Dhara’s Decade of Dating: My Second Love — Indian Matchmaking
| Single to Shaadi
“I went to visit him one early Spring and everything was perfect. His friends and family liked me, and I liked them (which is equally important). He was a gentleman, he planned fun activities for us, and we got along just as well in person as we did over the phone. It felt like we had known each other for a lifetime. We continued our relationship long distance after that successful visit, making it a point to include one another in our daily lives.
I had a full course schedule, worked at the library on campus, and balanced multiple extra curricular activities; while he was studying, interning, and had law school social events all the time. Although we both led very separate and busy lives, we made it a point to make the other feel as if we were walking through our life motions together.

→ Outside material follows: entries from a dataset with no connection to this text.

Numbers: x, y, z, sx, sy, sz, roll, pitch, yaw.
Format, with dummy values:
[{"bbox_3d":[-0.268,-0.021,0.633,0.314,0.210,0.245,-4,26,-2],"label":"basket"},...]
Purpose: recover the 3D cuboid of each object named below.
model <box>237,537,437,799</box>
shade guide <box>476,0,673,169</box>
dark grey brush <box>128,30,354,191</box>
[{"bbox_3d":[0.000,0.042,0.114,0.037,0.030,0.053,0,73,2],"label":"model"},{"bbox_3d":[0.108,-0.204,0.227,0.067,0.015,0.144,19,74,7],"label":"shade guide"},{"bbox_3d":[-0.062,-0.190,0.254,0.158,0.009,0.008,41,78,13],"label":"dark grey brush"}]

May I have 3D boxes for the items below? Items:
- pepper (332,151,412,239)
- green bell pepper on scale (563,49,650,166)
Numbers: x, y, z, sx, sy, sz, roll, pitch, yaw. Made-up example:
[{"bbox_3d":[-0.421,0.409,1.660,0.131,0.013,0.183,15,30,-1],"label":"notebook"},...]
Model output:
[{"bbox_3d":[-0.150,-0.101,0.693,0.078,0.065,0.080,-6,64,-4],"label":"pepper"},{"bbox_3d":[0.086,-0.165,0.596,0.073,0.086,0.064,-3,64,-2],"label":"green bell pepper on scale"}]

All was well in love-ville until a few months later, when he came to visit me.
Don’t get me wrong, my family LOVED him — what was not to love? He was an incredible guy. But, when he entered MY world, I realized how different our priorities were. Even though I wanted to find the right partner, I was nowhere near mature enough to get married. It was in my final week of undergrad and all I wanted to do was party with my friends one last time before college was over forever. I would be going on to get my Masters and then start a demanding full time job- this was my time to live. He was entering his last year of law school, and wanted to settle down and merge our paths — clearly way more mature than me.
What I learned in this relationship is that timing is everything. We ultimately ended things when I realized the timing was not right and that doing long distance was not something I wanted to sign up for again. Little did I know, this was not the last time I would be doing distance in a relationship.”

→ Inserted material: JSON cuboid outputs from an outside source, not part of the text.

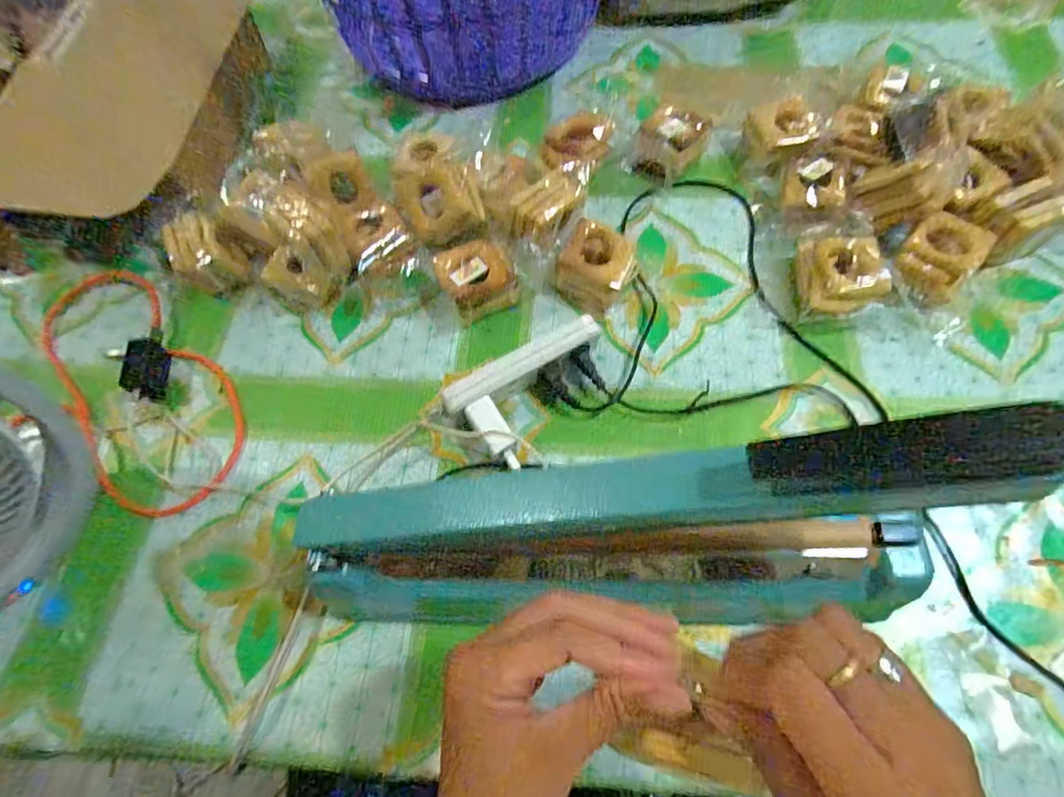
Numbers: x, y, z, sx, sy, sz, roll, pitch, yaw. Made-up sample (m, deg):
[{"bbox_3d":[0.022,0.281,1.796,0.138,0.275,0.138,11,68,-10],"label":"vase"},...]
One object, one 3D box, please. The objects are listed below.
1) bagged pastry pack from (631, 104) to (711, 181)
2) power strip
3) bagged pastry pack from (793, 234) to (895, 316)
[{"bbox_3d":[0.140,-0.260,0.574,0.071,0.048,0.063,17,67,10],"label":"bagged pastry pack"},{"bbox_3d":[-0.009,-0.026,0.478,0.144,0.040,0.026,-30,67,-11],"label":"power strip"},{"bbox_3d":[0.278,-0.110,0.501,0.070,0.042,0.070,0,65,3],"label":"bagged pastry pack"}]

Advice for Starting to Date Someone Over Long Distance
- If you are starting out your relationship with long distance off the bat, accept that this will be much more difficult than if you had built a foundation with your partner before embarking on the challenge of distance together.
- Trust is like a car: it takes a long time to build and only a second to wreck — give yourself grace and time and make giving and receiving trust a priority
- Try to plan your calendars to see each other as often as commitments will allow, and for the times you cannot see each other, prioritize involving each other in your lives. Facetime with friends/family and introduce your significant other to the world you live in so it is not a foreign place when they visit.
- Learn the names and faces of the spots and people important to your significant other and write them down if you have to — but remember them, because this will show you care and bring you closer.
- Something I would highly recommend was to make the first in-person visits fairly quickly. We had already met as I mentioned years prior, but once we took our relationship to the next level, we made it a point to visit each other again fairly soon. I would advise not to prolong this part because speaking for hours and getting to know someone with words, is very different than spending time together and learning their actions.
- People can share the best version of themselves behind technology — phone, text, email, social media, video calls. Only when you are face to face, can you truly decipher if your true colors and their true colors can create the perfect rainbow (I know that’s a super corny line, but this is an article about love, so go with it).